« Il est veule, lâche et complètement amoral mais je veux faire ma vie avec lui. »
Un an avant Une Souris Chez les Hommes/Un Drôle de Caïd, Jacques Poitrenaud sortait Du Grabuge Chez les Veuves, avec, déjà, Dany Carrel. L’actrice, qui offre enfin toute la palette de son jeu parfait dans un premier rôle qui ne soit pas celui d’une ingénue ni d’une prostituée, est ici entourée de la star de théâtre et de cinéma Danielle Darrieux, en femme forte qui craque, de Jean Rochefort encore méconnu à l’époque, exceptionnel d’austérité et d’élégance, et de Jean Carmet dans un tout petit rôle, ainsi que de Pascale de Boysson, en belle-sœur lunaire, surtout connue pour sa carrière théâtrale, Georges Chamarat, en pharmacien façon Captain Obvious, acteur et comédien éclectique et prolifique, Enzo Doria, en séducteur convaincant, acteur rare en France (j’ignore s’il est doublé mais, si c’est le cas, le doublage est admirable) et Jacques Castelot, en mari cocu et blasé, acteur oublié mais comédien reconnu (Sartre et Anouilh) et frère d’André Castelot, l’historien.
Pour ce film, Poitrenaud s’adjoint les services de Denys de la Patellière au scénario (une adaptation d’un roman de Jean-Pierre Ferrière), qui sera plus connu pour ses propres réalisations, et d’Albert Simonin aux dialogues, comme ce sera le cas sur son film suivant. La musique de Georges Delerue est parfaite puisqu’on ne la remarque pas.

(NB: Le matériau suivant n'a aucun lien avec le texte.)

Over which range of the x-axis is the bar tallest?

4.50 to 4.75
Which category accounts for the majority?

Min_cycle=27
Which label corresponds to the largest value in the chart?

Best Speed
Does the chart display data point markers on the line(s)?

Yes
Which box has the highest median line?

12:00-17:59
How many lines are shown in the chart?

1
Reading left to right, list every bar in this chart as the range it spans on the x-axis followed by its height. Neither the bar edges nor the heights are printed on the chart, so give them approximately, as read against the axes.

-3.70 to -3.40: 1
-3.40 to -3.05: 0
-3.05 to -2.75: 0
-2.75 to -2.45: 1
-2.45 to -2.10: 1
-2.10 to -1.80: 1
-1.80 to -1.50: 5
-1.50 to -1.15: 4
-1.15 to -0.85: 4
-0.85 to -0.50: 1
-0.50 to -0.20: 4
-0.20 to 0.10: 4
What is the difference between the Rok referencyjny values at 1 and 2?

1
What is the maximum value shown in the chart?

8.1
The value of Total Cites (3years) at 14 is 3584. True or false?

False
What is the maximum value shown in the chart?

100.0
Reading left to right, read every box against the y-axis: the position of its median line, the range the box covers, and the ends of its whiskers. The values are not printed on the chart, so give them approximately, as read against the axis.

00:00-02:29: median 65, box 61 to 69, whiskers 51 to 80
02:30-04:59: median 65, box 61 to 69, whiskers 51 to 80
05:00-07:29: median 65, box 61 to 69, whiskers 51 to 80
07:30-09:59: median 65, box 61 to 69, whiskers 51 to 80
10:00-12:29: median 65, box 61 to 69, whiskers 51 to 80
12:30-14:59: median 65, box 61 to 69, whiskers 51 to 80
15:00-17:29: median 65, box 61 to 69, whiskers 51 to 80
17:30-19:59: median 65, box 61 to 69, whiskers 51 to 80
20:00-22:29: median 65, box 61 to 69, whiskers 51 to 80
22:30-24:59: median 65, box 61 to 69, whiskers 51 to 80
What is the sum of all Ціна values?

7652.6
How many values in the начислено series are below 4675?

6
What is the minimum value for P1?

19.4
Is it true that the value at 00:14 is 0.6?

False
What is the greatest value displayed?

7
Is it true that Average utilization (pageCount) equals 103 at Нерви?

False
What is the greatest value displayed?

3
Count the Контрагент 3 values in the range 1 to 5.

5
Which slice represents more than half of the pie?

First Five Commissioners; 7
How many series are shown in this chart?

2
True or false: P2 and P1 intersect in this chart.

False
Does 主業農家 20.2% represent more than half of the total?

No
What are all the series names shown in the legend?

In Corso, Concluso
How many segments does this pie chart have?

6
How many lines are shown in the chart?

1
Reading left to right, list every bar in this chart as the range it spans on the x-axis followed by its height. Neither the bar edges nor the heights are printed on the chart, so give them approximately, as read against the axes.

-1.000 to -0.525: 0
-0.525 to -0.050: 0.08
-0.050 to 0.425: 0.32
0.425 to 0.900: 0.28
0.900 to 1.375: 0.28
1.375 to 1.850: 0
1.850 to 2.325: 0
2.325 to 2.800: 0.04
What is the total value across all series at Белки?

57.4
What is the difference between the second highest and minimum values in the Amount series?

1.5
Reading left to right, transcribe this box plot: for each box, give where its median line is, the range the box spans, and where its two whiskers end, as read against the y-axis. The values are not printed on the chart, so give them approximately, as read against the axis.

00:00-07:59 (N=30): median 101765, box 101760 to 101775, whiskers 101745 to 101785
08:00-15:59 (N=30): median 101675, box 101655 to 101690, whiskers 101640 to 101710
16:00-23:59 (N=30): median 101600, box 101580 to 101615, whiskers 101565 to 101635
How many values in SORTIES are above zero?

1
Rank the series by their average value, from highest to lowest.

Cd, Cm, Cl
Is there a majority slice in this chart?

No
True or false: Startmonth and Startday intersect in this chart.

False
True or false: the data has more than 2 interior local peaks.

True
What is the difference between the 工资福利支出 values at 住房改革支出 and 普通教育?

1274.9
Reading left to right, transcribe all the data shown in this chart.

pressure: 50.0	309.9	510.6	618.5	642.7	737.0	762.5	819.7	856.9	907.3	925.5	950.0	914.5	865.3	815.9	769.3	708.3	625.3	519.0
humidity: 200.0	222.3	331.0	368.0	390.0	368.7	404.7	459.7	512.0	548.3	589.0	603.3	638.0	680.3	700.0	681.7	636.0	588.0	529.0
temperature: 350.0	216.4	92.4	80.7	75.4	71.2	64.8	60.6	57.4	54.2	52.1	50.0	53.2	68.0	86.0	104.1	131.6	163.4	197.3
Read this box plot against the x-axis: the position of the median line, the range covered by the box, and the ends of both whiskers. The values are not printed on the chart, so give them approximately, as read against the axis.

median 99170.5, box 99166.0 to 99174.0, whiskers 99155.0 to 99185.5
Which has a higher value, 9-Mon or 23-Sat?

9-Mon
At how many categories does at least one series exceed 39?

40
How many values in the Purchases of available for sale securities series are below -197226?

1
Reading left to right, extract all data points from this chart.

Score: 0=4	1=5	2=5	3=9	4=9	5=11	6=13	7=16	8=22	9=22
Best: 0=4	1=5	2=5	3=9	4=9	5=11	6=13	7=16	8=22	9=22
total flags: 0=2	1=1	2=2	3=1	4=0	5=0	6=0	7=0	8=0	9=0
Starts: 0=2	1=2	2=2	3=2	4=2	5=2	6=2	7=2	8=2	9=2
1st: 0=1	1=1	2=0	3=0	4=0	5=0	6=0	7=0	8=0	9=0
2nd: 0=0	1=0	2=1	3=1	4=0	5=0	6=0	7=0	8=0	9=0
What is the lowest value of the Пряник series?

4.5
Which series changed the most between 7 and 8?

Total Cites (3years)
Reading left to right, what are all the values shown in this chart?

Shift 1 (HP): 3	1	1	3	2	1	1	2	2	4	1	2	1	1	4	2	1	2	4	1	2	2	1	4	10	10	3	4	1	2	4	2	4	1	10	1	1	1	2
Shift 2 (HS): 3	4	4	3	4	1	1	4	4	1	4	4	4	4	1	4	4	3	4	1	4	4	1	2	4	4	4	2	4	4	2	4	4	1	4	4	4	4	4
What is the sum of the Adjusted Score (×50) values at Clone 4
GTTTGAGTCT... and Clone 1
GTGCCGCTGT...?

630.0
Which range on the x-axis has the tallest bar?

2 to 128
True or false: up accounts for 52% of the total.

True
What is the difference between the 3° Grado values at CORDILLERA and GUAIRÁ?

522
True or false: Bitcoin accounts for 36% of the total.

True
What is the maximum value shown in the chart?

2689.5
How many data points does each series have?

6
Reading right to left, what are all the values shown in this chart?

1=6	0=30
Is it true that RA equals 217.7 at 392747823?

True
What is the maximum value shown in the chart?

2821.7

De prime abord, ce film déconcerte par la litanie presque ininterrompue de lieux communs déversée par les personnes présentes aux funérailles, balayés cyniquement par Manet/Georges Chamarat et Isabelle/Dany Carrel. Le propos du film, lui, va bien plus loin même s’il met du temps à se déclarer. Ce temps n’est du reste pas lent, le réalisateur maniant sa caméra avec plus de fluidité qu’il ne le fera dans son film suivant. En outre, on ne peut pas s’ennuyer quand on suit Dany Carrel et qu’on l’entend. Lorsque l’histoire est enfin démarrée, après quelques flash-backs explicatifs importants, on assiste à un fabuleux jeu de dupes, certes un peu naïf, mais enlevé et, surtout, filmé avec virtuosité. Ajoutons enfin que c’est aussi une comédie avec des gags mais tellement fins, tellement bien amenés et joués avec un tel naturel qu’ils font sourire, d’abord, rire ensuite, quand on y revient, comme la scène du douanier, anodine pourtant, mais tellement révélatrice et résolument contemporaine. C’est aussi une diatribe contre la toute-puissance masculine qui fait des femmes des jouets de leurs manipulations.
Au final, il faut retenir l’interprétation absolument parfaite, la réalisation plus que correcte et un scénario qui déstabilise, porté par des dialogues à la fois pointus et réalistes. Ce Grabuge chez les Veuves est un petit chef d’oeuvre oublié, un film féministe avant l’heure.